Sven: I have excellent photos from New Zealand! You really must go. Halfway around the world, I did some pretty awesome kayaking, hiking, and sightseeing of course, and I am thinking of doing Australia this summer. Outback and all, you know. Possibly don my formals and attend a wedding.

Q: You have a passport?

Sven: Of course. I keep it updated at all times, just in case.

Q: In your valise there?

Sven: Of course not. My valise is filled to the top with jellybeans. Mostly black ones. You should never go anywhere without snacks handy. (He shudders slightly) You never know what a native will hand you for dinner.

Never check your bags by the way. I pack light, and only have this carry-on. I had it tattooed with a plumeria during my stay in Maui. Special treat.

Q: Would you ever fly solo?

Sven: You mean by mail? Never! There are many places I want to go in this big beautiful world but I have no intention of asking the government to take me there. Have you seen the way FedEx throws…er…delivers packages?! Outrageous. Go with family. Always.

Q: I’d like to ask, before we finish, if you have any travelling “incidents” you’d like to share with our readers? Many times, travel does not turn out to be as smooth sailing as it was planned.

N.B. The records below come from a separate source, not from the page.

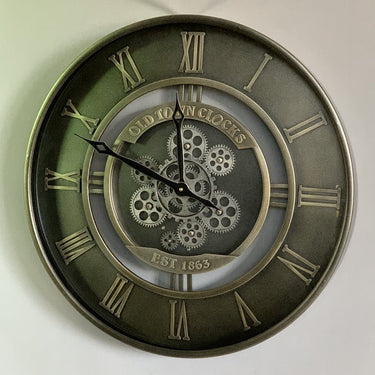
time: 11:48
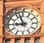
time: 8:56
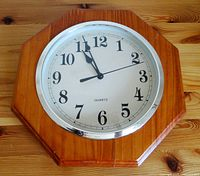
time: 10:56
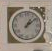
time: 1:08
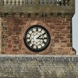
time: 3:09
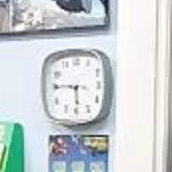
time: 5:45
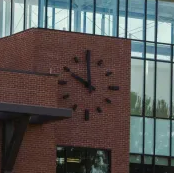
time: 9:59
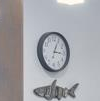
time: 3:04
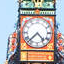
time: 4:37
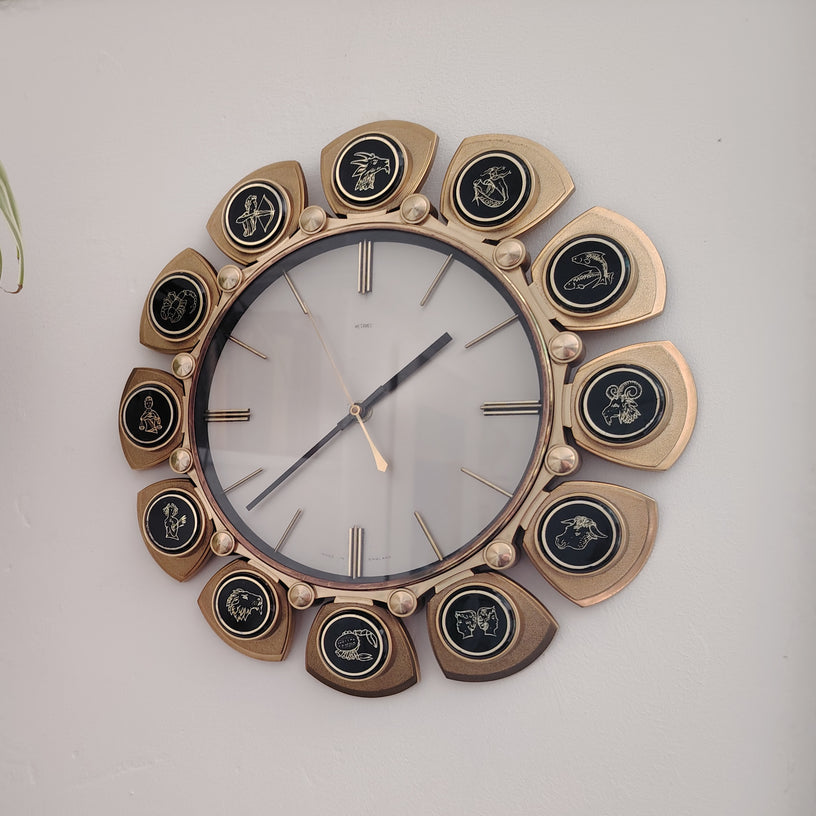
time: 1:38
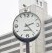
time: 2:23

Sven: I’m so glad you asked. Sometimes it’s the “incidents” that were unplanned that become your travel book’s best memories! Yes, there was the time I went skydiving without a parachute, out a window while dining at Cheeseburger in Paradise in Lahaina. It may have been the mai tai in a pineapple that got to me. Luckily, I landed on my pointy hat in the sand. So it’s good for something after all.

I had some minor hand surgery the summer I went to Texas, connected to holding a fiery sparkler on the Fourth of July. Texans do love their pyrotechnics! At least they didn’t tie me to a rocket. I know that’s what they were thinking. I’ll be a pirate…but not an astronaut.

(Sven pauses for a moment.)

And then there was the time I underwent complete Humpty Dumpty emergency surgery.

Q: I’m afraid to ask.

Sven: You should be. I was “skipping” along the surface of a swimming pool. Unfortunately, the pool stopped, but I did not. Striking the concrete, I broke completely in half. I’ve only felt that kind of terror once before, while being chewed on by a recalcitrant raccoon. Now I have the scars that prove I’ve been places and done things, by jove, and what’s a little inconvenience when one is having grand adventures?! I’d like to see Flat Stanley top that one!

Q: Perhaps you, maybe, should not try to walk on water in future. It really is past time for us to go. I’d guess by looking around your lovely home that you could be just as content staying here as travelling abroad.

Sven: Yes, I work a little, church a little, once in a while attend an Aztec or Padre game. We play monopoly and I get to be the banker. I dabble in real estate on occasion. But in my heart, I’m just waiting for the next big trip.

Q: Thank you so much for sharing your travels today. We look forward to hearing about your next grand adventure, where ever the road may take you.